Devon and Cornwall Police and Crime Commissioner, Alison Hernandez, marked the reopening of police enquiry offices in Cornwall and Devon on Friday and Saturday, visiting Newton Abbot, Truro, Falmouth, Penzance, Bude and Tiverton to officially mark the occasions.
In Bude, Devon & Cornwall, Police Assistant Chief Constable, Jim Nye, joined the Crime Commissioner and local members of the community.
A spokesperson for Bude and Bodmin enquiry office said: “When people come to the station and report incidences in person they often arrive visibly upset and need some reassurance. We’ve met members of the public who have been very grateful to see Bude Station reopened and we hear from people regularly when they come to report incidents about how much they appreciate the face to face interaction.”
In May 2022, Ms Hernandez and the Chief Constable announced more front desks would open to the public again after closures in 2014 due to austerity measures. The Office of Police and Crime Commissioner (OPCC) undertook a series of public surveys which helped inform the ultimate decision to reopen four police enquiry offices in Cornwall; Truro, Falmouth, Penzance, Bude. Devon & Cornwall Police and Crime Commissioner, Alison Hernandez, funded the re-openings.
Ms Hernandez said: “Thanks to investment from our residents, Devon and Cornwall Police now has record police officer numbers. Having accessible police stations close to our communities is the missing part of the jigsaw in providing the neighbourhood model of policing that the Chief Constable and I support.

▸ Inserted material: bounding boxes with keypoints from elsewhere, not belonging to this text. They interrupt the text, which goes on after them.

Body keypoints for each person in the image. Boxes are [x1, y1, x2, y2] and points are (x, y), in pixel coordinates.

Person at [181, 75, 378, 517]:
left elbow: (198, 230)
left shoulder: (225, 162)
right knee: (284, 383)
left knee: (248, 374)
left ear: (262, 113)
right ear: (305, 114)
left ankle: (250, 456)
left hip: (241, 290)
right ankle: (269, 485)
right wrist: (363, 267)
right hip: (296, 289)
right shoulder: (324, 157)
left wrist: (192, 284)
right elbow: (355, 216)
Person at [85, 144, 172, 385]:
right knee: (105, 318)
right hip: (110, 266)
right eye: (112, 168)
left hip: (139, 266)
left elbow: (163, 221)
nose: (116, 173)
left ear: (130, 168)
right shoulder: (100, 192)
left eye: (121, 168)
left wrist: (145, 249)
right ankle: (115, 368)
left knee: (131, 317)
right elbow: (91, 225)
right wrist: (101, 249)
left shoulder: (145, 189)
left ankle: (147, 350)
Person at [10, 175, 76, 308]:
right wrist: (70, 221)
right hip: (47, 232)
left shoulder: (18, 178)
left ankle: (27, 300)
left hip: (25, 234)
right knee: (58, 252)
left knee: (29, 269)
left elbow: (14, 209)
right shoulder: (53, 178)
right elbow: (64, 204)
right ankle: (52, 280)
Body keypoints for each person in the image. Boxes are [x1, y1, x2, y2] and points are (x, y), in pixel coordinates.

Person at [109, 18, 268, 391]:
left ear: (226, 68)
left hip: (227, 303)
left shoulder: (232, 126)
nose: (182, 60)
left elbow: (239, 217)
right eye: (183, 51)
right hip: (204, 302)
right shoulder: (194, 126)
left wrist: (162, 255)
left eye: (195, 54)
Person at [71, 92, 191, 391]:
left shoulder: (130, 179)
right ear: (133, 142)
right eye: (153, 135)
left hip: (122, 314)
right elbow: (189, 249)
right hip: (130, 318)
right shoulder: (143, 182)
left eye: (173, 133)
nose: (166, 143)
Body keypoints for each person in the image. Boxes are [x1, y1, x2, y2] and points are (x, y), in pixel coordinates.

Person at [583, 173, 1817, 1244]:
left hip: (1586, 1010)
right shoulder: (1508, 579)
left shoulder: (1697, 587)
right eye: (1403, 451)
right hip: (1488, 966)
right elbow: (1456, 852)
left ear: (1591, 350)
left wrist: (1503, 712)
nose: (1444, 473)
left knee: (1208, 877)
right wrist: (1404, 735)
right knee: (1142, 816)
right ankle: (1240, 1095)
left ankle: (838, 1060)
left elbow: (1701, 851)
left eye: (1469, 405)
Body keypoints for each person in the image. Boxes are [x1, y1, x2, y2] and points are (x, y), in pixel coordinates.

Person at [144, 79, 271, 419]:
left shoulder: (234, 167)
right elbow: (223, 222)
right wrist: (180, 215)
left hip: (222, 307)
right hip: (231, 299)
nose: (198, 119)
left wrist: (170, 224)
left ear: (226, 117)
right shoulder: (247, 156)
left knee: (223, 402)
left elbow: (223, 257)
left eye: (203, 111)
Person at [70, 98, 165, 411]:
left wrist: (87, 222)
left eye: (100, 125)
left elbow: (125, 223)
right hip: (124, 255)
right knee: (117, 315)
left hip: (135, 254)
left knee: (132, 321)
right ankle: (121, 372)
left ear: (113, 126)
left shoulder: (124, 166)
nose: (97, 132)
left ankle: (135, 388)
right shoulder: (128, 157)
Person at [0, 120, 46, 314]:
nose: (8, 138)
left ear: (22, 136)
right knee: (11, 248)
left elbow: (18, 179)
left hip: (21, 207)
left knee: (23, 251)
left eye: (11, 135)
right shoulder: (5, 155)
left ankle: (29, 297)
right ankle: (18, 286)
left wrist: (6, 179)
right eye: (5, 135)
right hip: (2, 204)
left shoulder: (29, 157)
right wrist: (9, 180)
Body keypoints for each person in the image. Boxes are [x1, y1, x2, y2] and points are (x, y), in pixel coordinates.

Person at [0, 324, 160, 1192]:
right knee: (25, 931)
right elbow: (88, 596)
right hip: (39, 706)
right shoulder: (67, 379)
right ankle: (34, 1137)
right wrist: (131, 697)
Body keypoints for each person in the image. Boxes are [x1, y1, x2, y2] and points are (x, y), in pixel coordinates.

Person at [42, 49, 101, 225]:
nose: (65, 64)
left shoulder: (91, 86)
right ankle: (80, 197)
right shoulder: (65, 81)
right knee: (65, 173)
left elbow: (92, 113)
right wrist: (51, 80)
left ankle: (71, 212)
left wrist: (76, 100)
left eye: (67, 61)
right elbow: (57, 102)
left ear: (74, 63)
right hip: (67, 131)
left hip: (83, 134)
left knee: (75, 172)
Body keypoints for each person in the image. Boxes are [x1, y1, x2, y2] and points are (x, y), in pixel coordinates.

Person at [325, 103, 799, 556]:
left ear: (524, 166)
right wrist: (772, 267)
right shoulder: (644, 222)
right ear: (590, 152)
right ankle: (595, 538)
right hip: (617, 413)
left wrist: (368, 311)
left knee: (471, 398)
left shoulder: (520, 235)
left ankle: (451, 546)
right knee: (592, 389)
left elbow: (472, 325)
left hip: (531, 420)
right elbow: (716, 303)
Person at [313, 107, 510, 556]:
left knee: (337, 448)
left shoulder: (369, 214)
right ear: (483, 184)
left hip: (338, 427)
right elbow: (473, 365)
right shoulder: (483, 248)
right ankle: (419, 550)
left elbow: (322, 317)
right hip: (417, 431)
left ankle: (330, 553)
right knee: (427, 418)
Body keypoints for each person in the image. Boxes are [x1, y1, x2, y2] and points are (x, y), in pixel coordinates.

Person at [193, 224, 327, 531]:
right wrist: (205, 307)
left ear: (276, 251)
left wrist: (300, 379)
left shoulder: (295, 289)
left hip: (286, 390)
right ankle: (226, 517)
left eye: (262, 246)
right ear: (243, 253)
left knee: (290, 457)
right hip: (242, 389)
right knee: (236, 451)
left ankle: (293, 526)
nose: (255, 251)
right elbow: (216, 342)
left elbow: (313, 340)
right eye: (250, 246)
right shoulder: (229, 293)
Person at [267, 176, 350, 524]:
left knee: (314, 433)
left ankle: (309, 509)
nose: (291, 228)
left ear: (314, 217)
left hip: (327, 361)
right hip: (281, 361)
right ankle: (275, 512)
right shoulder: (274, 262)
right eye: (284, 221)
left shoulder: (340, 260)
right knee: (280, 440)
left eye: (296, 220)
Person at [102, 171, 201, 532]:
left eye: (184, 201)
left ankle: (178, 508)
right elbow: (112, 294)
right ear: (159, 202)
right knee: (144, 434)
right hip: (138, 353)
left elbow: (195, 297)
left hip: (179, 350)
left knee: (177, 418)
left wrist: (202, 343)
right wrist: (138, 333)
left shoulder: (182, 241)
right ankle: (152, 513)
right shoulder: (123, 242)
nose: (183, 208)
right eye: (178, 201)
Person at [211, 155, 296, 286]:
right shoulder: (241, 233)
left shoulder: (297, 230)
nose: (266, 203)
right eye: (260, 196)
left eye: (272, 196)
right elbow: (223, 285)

“Although we experience some of the lowest crime levels in the country, drugs and antisocial behaviour are considerable issues for our communities. We want people to feel confident in telling us about the problems and challenges they experience before these issues escalate so preventative action can be taken.
“Already crimes including non-recent historic offences have been reported at one of our reopened police enquiry desks, demonstrating that some people prefer talking to an officer in confidence and in person.”
Devon & Cornwall Police is the largest geographic police force in England and Wales and has more domestic visitors than any other, increasing demand for emergency services in remote rural and coastal locations selected for investment.
“There is an immediate positive effect of having these stations back open to the public for these communities,” the Commissioner added. “But this is more than that – it’s about making a long-term commitment to the people of Devon and Cornwall. We want to let them know that the police are by their side, accessible and care about their problems.”
Plans are underway to re-open other Police Enquiry Offices in the future across Devon and Cornwall in a bid to give the public extra ways of contacting officers and receiving help in person. In the police enquiry offices which are open to the public in Bude, Falmouth, Penzance and Truro the public can report crime, receive prevention advice and meet officers and staff of many different ranks and roles.
When not dealing with in-person enquiries, the newly recruited police enquiry officers are able to respond to non-emergency contact via online channels, so taking pressure off their colleagues in contact centres and reducing waiting times for the public. The latest round of openings has created an additional 26 part time jobs.